REPUBLIKA.CO.ID, JAKARTA -- Ketua DPP Partai Keadilan Sejahtera ( PKS), Mardani Ali Sera menyatakan pihaknya menghormati putusan Mahkamah Konstitusi (MK) yang menolak uji materi Pasal 222 Undang-Undang Nomor 7 Tahun 2017 tentang Pemilihan Umum. Menurutnya, dengan putusan itu, maka Partai Politik (Parpol) atau gabungan harus memiliki 20 persen kursi DPR RI atau 25 persen suara sah nasional pada Pemilu 2014 lalu untuk bisa mengusung pasangan capres dan cawapres.
Mardani mengaku putusan tersebut di luar harapan partainya, yang menolak adanya presidential threshold. Karena sebelumnya PKS berharap agar pasal 222 mengatur presidential threshold dibatalkan. Meski demikian, pihaknya tetap siap berkompetisi dalam Pilpres 2019 mendatang. "Kami menghormati putusan MK soal presidential threshold. Kami siap bertarung pada Pilpres 2019 nanti," tegas anggota Komisi II Dewan Perwakilan Rakyat (DPR) RI itu, saat dikonfirmasi Jumat (12/1).

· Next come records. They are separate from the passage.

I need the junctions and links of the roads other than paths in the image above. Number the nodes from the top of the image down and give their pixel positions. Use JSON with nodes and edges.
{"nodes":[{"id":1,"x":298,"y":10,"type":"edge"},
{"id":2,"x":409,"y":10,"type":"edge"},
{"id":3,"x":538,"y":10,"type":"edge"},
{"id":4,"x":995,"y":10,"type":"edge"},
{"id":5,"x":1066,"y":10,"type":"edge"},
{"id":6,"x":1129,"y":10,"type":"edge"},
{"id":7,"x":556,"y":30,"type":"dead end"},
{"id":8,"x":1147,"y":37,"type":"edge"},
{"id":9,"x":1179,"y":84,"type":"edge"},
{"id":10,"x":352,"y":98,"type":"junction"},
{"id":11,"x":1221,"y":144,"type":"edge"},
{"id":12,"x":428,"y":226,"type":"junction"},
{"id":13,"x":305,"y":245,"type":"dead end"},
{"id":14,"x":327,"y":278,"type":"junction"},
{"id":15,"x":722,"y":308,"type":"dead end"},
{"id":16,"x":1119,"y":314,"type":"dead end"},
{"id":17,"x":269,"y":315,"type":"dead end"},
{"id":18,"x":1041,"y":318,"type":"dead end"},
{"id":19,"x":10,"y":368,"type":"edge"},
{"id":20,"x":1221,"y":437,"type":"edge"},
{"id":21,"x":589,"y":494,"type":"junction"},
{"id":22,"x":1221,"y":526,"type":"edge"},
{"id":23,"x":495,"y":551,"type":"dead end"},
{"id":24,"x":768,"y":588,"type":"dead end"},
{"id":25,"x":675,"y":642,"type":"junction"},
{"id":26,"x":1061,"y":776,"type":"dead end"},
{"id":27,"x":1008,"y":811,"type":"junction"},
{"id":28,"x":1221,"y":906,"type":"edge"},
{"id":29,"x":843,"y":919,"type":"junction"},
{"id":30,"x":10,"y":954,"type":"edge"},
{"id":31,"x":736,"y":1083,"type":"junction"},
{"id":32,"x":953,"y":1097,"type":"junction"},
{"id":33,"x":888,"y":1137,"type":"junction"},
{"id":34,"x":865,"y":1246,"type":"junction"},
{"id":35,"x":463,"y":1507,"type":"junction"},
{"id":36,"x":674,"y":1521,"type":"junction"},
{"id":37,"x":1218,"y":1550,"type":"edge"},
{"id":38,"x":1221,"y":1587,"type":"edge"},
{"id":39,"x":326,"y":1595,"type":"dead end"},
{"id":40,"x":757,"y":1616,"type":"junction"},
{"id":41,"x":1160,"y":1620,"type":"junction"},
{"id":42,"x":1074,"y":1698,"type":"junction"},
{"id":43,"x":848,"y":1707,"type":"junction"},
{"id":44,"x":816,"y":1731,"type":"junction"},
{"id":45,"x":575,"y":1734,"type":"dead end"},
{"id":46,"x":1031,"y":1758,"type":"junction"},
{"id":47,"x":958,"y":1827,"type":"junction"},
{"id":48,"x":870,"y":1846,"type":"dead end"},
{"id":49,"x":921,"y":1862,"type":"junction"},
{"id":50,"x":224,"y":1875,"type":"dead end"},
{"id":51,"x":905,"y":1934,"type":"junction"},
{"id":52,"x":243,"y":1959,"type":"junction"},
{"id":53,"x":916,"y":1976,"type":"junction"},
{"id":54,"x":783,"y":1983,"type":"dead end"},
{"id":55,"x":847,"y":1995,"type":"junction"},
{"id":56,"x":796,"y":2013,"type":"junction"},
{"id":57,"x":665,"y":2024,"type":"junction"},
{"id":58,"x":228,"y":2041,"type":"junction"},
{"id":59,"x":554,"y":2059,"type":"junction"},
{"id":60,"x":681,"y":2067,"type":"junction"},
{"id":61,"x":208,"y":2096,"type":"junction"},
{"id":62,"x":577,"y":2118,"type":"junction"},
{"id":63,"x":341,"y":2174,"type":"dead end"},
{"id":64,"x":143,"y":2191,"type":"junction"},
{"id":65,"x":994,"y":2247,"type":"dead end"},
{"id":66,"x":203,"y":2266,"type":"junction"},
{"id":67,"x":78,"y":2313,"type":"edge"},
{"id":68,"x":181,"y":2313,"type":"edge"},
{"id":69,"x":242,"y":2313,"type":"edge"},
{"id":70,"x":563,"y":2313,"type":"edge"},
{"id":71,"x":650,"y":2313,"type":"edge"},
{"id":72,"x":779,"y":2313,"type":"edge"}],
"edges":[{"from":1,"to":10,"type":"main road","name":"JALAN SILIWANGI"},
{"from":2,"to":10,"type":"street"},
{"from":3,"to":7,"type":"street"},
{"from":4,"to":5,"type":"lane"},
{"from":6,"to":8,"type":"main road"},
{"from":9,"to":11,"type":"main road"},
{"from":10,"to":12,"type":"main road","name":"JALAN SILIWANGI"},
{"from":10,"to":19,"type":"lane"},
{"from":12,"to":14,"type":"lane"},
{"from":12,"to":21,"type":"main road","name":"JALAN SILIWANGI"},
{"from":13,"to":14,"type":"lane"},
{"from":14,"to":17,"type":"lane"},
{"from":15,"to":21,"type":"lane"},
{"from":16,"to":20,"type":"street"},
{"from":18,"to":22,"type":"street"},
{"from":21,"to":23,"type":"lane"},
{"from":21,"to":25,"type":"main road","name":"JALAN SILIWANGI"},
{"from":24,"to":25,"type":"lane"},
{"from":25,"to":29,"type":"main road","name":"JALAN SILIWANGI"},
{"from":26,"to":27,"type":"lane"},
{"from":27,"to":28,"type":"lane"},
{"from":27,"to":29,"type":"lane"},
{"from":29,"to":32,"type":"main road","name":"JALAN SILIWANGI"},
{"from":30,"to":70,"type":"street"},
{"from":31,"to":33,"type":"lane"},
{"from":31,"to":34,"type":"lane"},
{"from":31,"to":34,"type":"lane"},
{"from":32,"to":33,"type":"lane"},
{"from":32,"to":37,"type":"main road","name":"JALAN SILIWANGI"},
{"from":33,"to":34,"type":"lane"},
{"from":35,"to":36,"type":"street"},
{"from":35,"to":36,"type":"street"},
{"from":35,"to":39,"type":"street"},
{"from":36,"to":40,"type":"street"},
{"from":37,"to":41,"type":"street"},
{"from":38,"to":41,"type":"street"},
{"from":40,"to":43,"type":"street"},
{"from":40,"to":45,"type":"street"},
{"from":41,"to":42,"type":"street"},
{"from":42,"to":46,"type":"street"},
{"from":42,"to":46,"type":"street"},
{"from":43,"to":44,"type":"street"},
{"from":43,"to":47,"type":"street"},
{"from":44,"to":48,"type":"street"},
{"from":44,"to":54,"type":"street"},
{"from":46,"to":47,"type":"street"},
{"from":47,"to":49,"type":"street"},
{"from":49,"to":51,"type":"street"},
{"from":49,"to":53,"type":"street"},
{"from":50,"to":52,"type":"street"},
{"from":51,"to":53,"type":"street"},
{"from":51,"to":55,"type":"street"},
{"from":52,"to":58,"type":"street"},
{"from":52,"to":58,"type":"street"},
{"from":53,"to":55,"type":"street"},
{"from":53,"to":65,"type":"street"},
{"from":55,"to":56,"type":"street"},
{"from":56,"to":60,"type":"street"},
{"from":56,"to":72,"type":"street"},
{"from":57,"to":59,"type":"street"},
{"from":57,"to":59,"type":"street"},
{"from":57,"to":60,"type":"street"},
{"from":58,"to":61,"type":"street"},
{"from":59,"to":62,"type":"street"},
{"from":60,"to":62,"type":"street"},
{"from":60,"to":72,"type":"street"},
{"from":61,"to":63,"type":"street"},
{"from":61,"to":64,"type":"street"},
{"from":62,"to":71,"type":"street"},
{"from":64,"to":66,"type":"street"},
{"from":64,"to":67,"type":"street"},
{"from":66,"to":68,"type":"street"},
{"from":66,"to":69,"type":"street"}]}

Langkah selanjutnya, kata Mardani, PKS akan membangun koalisi dengan partai politik lain. Hal itu harus dilakukan PKS untuk memenuhi syarat presidential rhreshold pencalonan Capres dan Cawapres pada Pilpres 2019 mendatang. Karena bagaimanapun juga PKS tidak bisa mengusung capres dan cawapresnya sendiri, mengingat jumlah kursi mereka hanya 7,14 persen. "Pastinya kami harus berkoalisi. Pastinya kami bakal melakukan pemetaan koalisi dengan partai lain," tambah Mardani.
Sebelumnya, Wakil Ketua Umum Partai Gerindra, Fadli Zon menyayangkan hasil putusan MK tersebut. Fadli menanggap putusan MK tersebut tidak rasional, karena dengan keserentakan seharusnya tidak ada lagi threshold. Apa lagi threshold yang digunakan sudah pernah dipakai pada tahun 2014 silam.
"Jadi sebenarnya dari sisi rasional, sulit untuk diterima. Tapi karena ini putusan MK, ya kami hargailah. kalau Kami di Gerindra ya siap dengan keputsan apa pun dan kita tidak kaget dengan formasi yang ada sekarang," ujar Fadli Zon.
Menurut Fadli, dengan presidential threshold akan ada dua atau tiga calon presiden kalau dari konfigurasi yang memungkinan untuk Partai Politik (Parpol). "kemungkinan saja bisa tiga atau empat, tapi akan lebih cenderung dua calon. Kalau saya lihat bisa dua calon saja," kata Plt Ketua DPR RI itu.